Uma Democracia Disfuncional
César apresentava-se como um homem devotado a melhorar as condições das pessoas comuns. Definia o bom governo como aquele que servia aos interesses do povo em geral. Ele desprezava os sistemas políticos que mantinham as pessoas comuns escravas do poder e do interesse próprio dos aristocratas. Na sua opinião, o propósito do governo era servir aos interesses da maioria dos cidadãos, o que o tornava um "populista", conforme definições tanto romanas como modernas, mas um populista não precisa ser, e com frequência não é, um democrata. César também desprezava a ineficiência e a democracia romana na qual cresceu estava desmoronando. Os ricos aristocratas que dominavam a cena política viam o aumento de sua riqueza pessoal e da influência de suas famílias como o propósito do governo. O romano médio obtinha poucos benefícios do sistema. Caso se ligasse aos interesses do político certo, poderia ter benefícios pessoais, mas havia pouca liberdade de escolha. Os eleitores (só os homens tinham esse direito) podiam votar num programa que aparentemente iria beneficiá-lo ou à sua família, mas raramente tal proposta seria realizada da forma como havia sido divulgada. Pela conduta do povo romano, podemos avaliar que tinham pouco amor por um sistema de governo propenso a entraves e corrupção.

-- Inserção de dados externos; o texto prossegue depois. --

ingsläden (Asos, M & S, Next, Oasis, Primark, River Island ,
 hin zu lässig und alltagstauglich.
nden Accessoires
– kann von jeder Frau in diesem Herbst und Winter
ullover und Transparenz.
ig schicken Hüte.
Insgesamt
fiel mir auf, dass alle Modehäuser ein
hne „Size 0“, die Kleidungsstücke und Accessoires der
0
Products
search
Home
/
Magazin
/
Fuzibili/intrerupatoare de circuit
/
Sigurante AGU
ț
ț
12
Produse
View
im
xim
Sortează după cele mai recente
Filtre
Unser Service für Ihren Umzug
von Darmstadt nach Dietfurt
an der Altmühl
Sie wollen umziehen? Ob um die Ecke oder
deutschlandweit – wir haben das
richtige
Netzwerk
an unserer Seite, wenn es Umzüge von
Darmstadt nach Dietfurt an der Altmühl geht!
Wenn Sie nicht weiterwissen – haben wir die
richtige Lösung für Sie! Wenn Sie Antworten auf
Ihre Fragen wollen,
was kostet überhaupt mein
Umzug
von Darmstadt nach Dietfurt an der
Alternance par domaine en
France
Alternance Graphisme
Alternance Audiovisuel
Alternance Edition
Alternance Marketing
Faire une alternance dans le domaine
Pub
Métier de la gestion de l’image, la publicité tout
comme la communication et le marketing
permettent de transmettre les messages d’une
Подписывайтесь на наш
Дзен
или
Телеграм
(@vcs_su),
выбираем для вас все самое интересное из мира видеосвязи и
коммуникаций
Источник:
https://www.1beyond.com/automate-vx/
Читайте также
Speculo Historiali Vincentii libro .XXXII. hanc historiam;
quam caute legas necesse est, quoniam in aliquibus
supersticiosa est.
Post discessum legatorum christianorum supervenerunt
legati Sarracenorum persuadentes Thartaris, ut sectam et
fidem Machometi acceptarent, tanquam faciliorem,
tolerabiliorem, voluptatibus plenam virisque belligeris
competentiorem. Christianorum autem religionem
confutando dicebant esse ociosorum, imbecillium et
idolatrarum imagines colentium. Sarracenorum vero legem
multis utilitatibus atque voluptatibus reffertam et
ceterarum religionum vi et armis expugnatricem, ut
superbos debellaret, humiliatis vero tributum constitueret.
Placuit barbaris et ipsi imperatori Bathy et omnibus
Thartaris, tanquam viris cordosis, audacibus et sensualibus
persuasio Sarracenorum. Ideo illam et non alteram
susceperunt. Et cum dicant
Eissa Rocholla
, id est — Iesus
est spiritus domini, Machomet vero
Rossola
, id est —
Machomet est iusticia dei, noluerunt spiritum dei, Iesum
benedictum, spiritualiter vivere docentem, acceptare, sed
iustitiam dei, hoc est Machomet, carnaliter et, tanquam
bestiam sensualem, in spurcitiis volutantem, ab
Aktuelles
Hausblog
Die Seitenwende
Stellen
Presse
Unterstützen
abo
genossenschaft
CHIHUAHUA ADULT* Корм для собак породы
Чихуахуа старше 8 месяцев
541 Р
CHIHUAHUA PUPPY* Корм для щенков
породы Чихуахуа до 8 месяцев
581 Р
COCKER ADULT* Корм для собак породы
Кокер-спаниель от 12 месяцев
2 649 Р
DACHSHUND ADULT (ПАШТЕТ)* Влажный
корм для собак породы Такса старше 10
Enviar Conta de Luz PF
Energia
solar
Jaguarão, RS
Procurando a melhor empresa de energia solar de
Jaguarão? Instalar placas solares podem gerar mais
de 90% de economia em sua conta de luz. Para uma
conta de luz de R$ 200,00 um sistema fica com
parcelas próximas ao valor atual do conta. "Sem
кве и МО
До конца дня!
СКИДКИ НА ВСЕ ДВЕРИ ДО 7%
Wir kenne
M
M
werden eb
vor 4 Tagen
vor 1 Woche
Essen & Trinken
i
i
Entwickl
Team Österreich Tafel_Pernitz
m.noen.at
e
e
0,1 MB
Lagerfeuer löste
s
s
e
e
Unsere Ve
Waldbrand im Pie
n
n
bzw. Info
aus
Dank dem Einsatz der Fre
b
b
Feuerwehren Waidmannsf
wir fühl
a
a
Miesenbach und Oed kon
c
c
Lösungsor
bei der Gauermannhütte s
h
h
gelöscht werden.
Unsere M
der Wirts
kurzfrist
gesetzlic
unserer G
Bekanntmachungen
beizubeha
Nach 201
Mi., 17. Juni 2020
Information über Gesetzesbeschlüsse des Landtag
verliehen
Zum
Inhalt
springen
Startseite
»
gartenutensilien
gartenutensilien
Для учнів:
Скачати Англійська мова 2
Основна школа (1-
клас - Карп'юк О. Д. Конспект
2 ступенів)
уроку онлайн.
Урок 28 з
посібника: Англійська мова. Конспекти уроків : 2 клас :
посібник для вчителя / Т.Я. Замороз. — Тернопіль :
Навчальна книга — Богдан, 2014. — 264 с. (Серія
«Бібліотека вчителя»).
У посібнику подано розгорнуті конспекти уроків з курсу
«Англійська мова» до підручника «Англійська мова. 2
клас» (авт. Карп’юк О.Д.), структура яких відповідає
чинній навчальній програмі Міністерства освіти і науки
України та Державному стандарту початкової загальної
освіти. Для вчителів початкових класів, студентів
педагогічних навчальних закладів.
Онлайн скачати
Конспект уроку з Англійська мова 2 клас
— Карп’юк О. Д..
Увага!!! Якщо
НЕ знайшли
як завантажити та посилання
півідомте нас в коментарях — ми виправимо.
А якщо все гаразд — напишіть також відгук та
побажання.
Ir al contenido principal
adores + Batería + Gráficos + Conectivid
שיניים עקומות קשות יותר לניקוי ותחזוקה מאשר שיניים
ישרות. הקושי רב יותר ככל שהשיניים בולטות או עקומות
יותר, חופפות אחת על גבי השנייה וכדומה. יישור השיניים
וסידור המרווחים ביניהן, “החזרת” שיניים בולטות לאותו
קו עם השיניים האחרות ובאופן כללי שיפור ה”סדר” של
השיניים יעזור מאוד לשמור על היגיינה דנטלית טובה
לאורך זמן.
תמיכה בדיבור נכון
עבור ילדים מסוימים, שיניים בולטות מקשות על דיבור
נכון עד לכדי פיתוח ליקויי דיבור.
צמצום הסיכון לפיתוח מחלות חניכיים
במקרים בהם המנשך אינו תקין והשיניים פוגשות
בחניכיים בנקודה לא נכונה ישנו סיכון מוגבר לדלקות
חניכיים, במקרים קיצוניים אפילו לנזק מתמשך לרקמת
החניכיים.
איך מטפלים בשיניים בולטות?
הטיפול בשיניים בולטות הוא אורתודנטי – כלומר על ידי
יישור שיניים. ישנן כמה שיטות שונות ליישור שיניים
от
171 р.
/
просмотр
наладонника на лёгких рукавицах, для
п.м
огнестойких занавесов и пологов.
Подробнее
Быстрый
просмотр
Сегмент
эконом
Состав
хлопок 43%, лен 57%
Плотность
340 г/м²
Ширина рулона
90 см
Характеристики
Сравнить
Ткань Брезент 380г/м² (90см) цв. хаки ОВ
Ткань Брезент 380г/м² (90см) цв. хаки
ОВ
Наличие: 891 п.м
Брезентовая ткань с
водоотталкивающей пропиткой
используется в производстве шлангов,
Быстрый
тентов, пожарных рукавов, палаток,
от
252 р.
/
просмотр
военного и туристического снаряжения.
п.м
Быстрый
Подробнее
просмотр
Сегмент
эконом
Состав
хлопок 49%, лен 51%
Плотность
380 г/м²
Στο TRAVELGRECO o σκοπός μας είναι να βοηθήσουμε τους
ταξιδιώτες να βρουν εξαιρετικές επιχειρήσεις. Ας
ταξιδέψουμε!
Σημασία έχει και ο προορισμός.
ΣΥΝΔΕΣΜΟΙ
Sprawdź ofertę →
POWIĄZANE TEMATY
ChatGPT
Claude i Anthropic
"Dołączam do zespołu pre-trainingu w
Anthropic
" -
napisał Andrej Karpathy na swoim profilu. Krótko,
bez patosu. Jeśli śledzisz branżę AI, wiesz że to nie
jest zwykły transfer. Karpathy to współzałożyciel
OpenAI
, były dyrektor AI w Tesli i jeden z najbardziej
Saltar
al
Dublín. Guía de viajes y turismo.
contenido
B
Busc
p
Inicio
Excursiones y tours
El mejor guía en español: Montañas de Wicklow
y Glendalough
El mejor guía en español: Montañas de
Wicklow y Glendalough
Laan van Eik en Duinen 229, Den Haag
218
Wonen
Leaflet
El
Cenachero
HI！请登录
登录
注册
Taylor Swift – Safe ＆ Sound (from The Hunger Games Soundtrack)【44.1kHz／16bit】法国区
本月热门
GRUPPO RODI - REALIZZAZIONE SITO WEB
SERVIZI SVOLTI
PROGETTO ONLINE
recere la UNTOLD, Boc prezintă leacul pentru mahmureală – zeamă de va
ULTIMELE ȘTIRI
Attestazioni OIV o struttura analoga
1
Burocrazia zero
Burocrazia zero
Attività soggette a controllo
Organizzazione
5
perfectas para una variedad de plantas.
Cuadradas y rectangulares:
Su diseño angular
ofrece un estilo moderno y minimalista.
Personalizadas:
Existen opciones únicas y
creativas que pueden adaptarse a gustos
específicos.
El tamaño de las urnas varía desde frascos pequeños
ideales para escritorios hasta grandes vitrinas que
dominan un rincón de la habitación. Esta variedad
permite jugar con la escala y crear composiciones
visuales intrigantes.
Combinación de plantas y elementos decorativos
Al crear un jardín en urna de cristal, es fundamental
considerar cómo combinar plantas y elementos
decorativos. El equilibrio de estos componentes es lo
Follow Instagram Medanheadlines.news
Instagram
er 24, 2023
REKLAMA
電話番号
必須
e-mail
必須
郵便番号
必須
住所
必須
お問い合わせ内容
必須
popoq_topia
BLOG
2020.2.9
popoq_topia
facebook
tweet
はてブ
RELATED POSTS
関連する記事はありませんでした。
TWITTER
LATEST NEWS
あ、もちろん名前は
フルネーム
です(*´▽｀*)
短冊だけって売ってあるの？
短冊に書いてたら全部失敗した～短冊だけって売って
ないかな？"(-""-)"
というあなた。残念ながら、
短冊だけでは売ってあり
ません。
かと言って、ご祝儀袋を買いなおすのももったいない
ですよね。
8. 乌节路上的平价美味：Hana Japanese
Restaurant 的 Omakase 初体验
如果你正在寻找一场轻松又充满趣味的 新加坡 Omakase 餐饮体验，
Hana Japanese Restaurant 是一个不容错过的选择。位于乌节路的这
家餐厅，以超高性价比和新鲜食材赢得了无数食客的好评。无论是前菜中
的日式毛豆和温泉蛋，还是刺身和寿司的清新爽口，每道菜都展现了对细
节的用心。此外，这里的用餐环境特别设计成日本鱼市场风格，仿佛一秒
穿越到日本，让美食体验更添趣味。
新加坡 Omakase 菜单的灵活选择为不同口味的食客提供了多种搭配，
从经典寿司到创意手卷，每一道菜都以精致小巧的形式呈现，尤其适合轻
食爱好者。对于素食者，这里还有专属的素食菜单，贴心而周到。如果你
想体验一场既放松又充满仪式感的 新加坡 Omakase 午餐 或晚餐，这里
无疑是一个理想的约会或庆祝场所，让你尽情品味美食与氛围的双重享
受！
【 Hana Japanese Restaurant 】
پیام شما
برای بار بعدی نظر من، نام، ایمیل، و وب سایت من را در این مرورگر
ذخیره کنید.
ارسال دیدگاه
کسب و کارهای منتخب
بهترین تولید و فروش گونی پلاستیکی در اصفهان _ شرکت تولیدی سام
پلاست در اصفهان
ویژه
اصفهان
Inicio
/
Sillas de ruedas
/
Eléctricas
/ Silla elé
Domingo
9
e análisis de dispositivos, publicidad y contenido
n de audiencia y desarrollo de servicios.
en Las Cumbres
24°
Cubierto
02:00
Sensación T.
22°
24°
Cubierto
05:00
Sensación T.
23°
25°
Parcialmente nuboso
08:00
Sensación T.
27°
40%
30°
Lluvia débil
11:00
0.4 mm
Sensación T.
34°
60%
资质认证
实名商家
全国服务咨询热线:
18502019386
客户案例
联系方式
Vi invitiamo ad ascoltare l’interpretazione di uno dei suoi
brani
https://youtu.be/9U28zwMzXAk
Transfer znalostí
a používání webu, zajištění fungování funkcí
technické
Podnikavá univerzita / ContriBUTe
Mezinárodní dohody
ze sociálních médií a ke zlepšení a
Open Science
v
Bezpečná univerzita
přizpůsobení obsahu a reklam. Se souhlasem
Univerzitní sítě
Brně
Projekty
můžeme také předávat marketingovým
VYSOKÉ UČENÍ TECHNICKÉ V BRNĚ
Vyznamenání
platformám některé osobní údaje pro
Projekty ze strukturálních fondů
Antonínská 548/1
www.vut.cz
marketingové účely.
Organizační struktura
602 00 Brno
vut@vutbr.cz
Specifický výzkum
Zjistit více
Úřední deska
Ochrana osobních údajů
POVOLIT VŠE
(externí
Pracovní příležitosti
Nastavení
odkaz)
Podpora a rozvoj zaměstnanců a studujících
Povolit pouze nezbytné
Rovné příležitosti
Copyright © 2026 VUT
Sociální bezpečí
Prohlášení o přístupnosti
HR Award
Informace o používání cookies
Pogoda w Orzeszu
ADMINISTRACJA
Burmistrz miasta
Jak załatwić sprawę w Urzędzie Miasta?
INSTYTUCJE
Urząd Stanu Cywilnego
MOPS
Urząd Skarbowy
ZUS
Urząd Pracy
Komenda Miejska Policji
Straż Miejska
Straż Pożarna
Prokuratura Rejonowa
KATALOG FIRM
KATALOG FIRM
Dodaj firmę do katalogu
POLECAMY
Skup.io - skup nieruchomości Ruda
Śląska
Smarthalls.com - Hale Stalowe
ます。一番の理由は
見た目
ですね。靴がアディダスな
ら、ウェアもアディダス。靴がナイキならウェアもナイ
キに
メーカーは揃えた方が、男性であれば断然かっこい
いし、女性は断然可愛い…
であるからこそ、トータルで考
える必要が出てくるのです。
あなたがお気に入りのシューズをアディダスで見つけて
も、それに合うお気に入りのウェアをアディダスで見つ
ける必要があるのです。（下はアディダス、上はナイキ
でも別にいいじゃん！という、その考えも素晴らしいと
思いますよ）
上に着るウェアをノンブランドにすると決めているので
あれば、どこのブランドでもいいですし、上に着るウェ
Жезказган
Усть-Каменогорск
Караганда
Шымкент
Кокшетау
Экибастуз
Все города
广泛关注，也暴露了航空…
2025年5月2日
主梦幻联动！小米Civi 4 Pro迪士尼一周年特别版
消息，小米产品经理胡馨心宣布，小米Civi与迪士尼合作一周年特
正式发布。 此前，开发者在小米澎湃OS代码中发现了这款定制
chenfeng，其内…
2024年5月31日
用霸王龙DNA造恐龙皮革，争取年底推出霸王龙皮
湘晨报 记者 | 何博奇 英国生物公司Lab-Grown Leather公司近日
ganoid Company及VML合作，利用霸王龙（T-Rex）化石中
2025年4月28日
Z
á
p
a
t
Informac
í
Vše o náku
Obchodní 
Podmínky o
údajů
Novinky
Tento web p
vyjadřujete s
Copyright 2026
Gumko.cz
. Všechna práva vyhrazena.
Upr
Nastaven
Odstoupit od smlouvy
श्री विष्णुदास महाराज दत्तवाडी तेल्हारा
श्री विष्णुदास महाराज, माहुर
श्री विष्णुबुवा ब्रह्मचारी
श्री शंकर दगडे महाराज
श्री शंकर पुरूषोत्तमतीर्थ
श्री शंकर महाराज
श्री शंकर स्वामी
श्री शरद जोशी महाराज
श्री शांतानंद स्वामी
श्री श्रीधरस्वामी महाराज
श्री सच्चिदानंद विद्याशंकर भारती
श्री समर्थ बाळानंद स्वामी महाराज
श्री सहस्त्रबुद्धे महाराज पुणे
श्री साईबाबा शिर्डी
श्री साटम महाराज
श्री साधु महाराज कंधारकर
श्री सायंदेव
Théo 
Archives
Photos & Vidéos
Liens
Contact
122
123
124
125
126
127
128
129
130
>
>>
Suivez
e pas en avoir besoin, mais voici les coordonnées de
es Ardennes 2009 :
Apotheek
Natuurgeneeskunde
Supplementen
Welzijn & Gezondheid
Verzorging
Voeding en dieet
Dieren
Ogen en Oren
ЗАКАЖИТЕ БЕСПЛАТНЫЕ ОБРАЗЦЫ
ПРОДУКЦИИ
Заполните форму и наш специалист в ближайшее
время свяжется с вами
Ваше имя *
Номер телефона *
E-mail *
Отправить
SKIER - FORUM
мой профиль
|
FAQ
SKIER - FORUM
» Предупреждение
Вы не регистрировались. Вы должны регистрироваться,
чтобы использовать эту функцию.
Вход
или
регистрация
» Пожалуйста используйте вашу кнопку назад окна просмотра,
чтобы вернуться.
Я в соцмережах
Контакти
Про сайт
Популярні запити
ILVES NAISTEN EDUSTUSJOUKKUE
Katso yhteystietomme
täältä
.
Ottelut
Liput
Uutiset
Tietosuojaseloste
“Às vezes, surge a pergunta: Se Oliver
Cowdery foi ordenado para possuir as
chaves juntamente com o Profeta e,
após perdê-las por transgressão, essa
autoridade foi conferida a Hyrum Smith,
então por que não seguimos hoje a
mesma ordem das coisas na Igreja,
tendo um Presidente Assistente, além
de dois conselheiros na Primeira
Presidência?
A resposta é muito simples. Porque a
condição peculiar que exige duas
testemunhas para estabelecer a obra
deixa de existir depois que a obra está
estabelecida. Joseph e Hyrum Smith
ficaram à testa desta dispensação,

César ficou em condições de ser eleito para os cargos mais importantes quando adotou uma postura contrária ao sistema vigente. Mas sua visão do que o governo deveria fazer em favor das pessoas comuns e como podia exercer melhor o poder não se encaixava nas instituições da democracia romana. Ele precisava de um meio de romper as obstruções que impediam o progresso. Sua inclinação não era a de discutir, mas sim ordenar. Suas tendências ditatoriais ficaram evidenciadas pela forma como impôs uma agenda legislativa através das assembleias, ignorando o Senado Romano quando este se recusava a votar suas propostas - e não hesitou em fazer o que fosse necessário para alcançar seus objetivos. Como ditador, César cumpriu finalmente as promessas feitas ao povo. Por causa disso, os romanos apoiaram o jovem herdeiro de suas propriedades [Otaviano, futuro Augusto], o que levou ao estabelecimento de um sistema monárquico de governo que duraria séculos.
César não tinha dúvidas de que seu entendimento sobre as necessidades da sociedade romana estava correto e, ainda que se mostrasse disposto a mudar de direção a partir de novas informações, deixava muito claro que somente ele tomaria a decisão final. Certamente, estava consciente de que enraivecia aqueles descendentes de famílias senatoriais que se sentiam como seus iguais. Estas pessoas apoiaram Bruto e Cássio. No final das contas, César acabou assassinado pelos ricos e descontentes. Suas reformas foram preservadas e expandidas porque o povo romano percebeu que, pela primeira vez, tiveram em César um líder que, além de se importar realmente com eles, tinha uma versão do governo melhor do que uma democracia disfuncional.